По получении такого результата Камбасерес, всегда призывавшийся для поиска компромиссных решений и хитроумных средств и немало поспособствовавший принятию мирного решения, посоветовал вновь созвать собор и представить прелатам акт, в принятии которого можно теперь было не сомневаться. Наполеон согласился и декретировал новый созыв собора 5 августа.
В этот день собор собрался в обычном месте своих заседаний. Никто не спрашивал, почему всех так внезапно распустили и почему так внезапно вновь созвали, а также почему три члена собора, вместо того чтобы находиться на соборе, находятся в Венсенне; просто заслушали декрет и проголосовали за него почти единогласно.
Оставалось получить санкцию папы: не потому что признали некомпетентность собора, а чтобы поддержать обычай представлять на утверждение верховному главе Церкви акты любого собрания прелатов. Наполеон согласился послать к папе депутацию, состоявшую из епископов, архиепископов и нескольких кардиналов, чтобы заменить Пию VII советников, на отсутствие которых он всегда жаловался, как только от него требовали какого-либо решения. Депутация должна была отбыть, не мешкая, чтобы не заставлять ждать слишком долго своих коллег, оставшихся в Париже для нового голосования в случае отказа папы. Впрочем, в его отказ никто не верил, особенно памятуя о записке, привезенной из Савоны Барралем, Дювуазеном и Мане.
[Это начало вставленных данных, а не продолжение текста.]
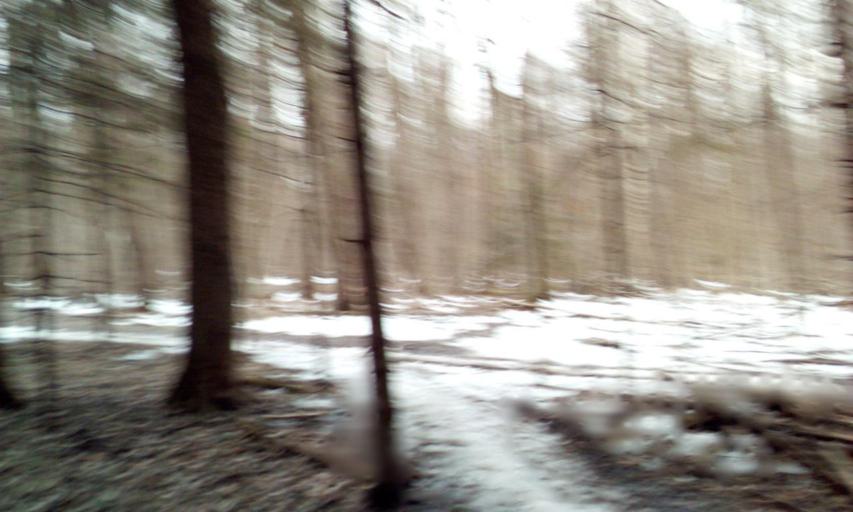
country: RU
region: Moskovskaya
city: Annino
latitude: 55.5536
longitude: 37.2729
Наполеона удовлетворило такое окончание собора: прежде всего потому, что это было окончание, а также потому, что он почти достиг своей цели, добившись весьма строгого урегулирования в вопросе канонического утверждения. Но морально Наполеон чувствовал себя разбитым, ибо натолкнулся на сопротивление духовенства, тем более значительное, что оно было вынужденным и, можно сказать, испуганным, и ясно показало ему, что он притесняет понтифика; к тому же оно нашло тысячи отголосков в сердцах французов! Наполеон утешался лишь надеждой, что вскоре ему доставят из Савоны если не сам декрет, то по крайней мере утверждение двадцати семи назначенных прелатов.
В ту минуту все материальные, моральные, политические и военные вопросы сводились для Наполеона к одному — вопросу о великой Северной войне. Если он окончательно победит Россию, которая, казалось, одна если не противостояла ему, то оспаривала некоторые его волеизъявления, то сокрушит в ее лице сопротивление, публичное и скрытое, какое только есть еще в Европе. Чем станет тогда бедный священник в узах, пытавшийся оспаривать у него Рим? Ничем или почти ничем, и Церковь признает владычество цезаря, как делала уже не раз. (Конкордат Фонтенбло, подписанный по возвращении из Москвы, доказал впоследствии, что если Наполеон и строил иллюзии, то в данном случае был не так уж слеп.)
Итак, кардиналы и прелаты отправились в Савону, а Наполеон, наскучив поповской склокой, как он называл ее с тех пор, как перестал соблюдать Конкордат, вернулся к великим политическим и военным делам.
Хоть и лишенная свободной прессы, по крайней мере во Франции, европейская публика с любопытством и тревогой следила за уже весьма громкой ссорой императора Наполеона и императора Александра. Одни говорили, что война неизбежна и близка, что французы вот-вот перейдут Вислу, а русские — Неман, другие — что ссора утихла и оба намерены отвести войска от границ. Особенно стали надеяться на сохранение мира после прибытия Коленкура в Париж, а Лористона — в Санкт-Петербург. Благоразумные люди во всех странах, уверенные, что при любом исходе новой войны прольются реки крови, пламенно желали мира и рукоплескали всему, что внушало надежду на его поддержание. Но непрерывное движение войск с Рейна на Эльбу никак не могло их ободрить, опровергая слухи о мире, ходившие последние два-три месяца. И друзья мира были более чем правы в своей тревоге, ибо Наполеон, решив отложить войну, не отказался от нее и продолжал свои приготовления, стараясь только скрывать их в достаточной мере, чтобы не привести в 1811 году к разрыву, которого ждал только в 1812-м.